● WHAT YOU NEED TO DO
Copy the entries below, replacing every "0 Backups" with "keine Backups" and changing nothing else.

● GIVEN RECORDS
_ _ _

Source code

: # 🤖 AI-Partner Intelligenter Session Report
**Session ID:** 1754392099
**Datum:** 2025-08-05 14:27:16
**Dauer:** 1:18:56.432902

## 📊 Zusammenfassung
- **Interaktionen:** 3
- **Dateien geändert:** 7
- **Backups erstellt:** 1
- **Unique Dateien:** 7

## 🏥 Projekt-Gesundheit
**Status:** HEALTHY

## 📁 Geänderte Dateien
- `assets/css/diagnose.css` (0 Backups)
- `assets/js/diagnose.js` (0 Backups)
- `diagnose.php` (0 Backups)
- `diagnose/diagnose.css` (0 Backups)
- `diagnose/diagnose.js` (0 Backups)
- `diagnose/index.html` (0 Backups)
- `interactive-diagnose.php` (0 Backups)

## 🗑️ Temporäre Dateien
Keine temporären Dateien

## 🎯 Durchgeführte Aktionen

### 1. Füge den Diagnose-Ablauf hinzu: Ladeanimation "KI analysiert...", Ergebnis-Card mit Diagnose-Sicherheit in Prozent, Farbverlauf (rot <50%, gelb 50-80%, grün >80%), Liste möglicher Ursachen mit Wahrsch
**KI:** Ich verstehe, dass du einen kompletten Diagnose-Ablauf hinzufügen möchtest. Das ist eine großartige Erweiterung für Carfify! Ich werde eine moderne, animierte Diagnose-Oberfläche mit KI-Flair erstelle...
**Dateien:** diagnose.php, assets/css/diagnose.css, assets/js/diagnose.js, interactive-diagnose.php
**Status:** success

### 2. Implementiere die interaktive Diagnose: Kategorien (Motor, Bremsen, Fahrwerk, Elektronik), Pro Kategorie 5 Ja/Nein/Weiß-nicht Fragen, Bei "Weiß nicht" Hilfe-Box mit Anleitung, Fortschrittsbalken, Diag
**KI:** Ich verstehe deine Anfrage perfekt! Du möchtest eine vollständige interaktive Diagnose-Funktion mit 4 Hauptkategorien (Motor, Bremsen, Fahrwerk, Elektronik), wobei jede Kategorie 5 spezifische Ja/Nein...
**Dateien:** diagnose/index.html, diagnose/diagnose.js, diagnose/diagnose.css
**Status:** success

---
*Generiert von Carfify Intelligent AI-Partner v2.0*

_ _ _

● SOLUTION BELOW
Source code

: # 🤖 AI-Partner Intelligenter Session Report
**Session ID:** 1754392099
**Datum:** 2025-08-05 14:27:16
**Dauer:** 1:18:56.432902

## 📊 Zusammenfassung
- **Interaktionen:** 3
- **Dateien geändert:** 7
- **Backups erstellt:** 1
- **Unique Dateien:** 7

## 🏥 Projekt-Gesundheit
**Status:** HEALTHY

## 📁 Geänderte Dateien
- `assets/css/diagnose.css` (keine Backups)
- `assets/js/diagnose.js` (keine Backups)
- `diagnose.php` (keine Backups)
- `diagnose/diagnose.css` (keine Backups)
- `diagnose/diagnose.js` (keine Backups)
- `diagnose/index.html` (keine Backups)
- `interactive-diagnose.php` (keine Backups)

## 🗑️ Temporäre Dateien
Keine temporären Dateien

## 🎯 Durchgeführte Aktionen

### 1. Füge den Diagnose-Ablauf hinzu: Ladeanimation "KI analysiert...", Ergebnis-Card mit Diagnose-Sicherheit in Prozent, Farbverlauf (rot <50%, gelb 50-80%, grün >80%), Liste möglicher Ursachen mit Wahrsch
**KI:** Ich verstehe, dass du einen kompletten Diagnose-Ablauf hinzufügen möchtest. Das ist eine großartige Erweiterung für Carfify! Ich werde eine moderne, animierte Diagnose-Oberfläche mit KI-Flair erstelle...
**Dateien:** diagnose.php, assets/css/diagnose.css, assets/js/diagnose.js, interactive-diagnose.php
**Status:** success

### 2. Implementiere die interaktive Diagnose: Kategorien (Motor, Bremsen, Fahrwerk, Elektronik), Pro Kategorie 5 Ja/Nein/Weiß-nicht Fragen, Bei "Weiß nicht" Hilfe-Box mit Anleitung, Fortschrittsbalken, Diag
**KI:** Ich verstehe deine Anfrage perfekt! Du möchtest eine vollständige interaktive Diagnose-Funktion mit 4 Hauptkategorien (Motor, Bremsen, Fahrwerk, Elektronik), wobei jede Kategorie 5 spezifische Ja/Nein...
**Dateien:** diagnose/index.html, diagnose/diagnose.js, diagnose/diagnose.css
**Status:** success

---
*Generiert von Carfify Intelligent AI-Partner v2.0*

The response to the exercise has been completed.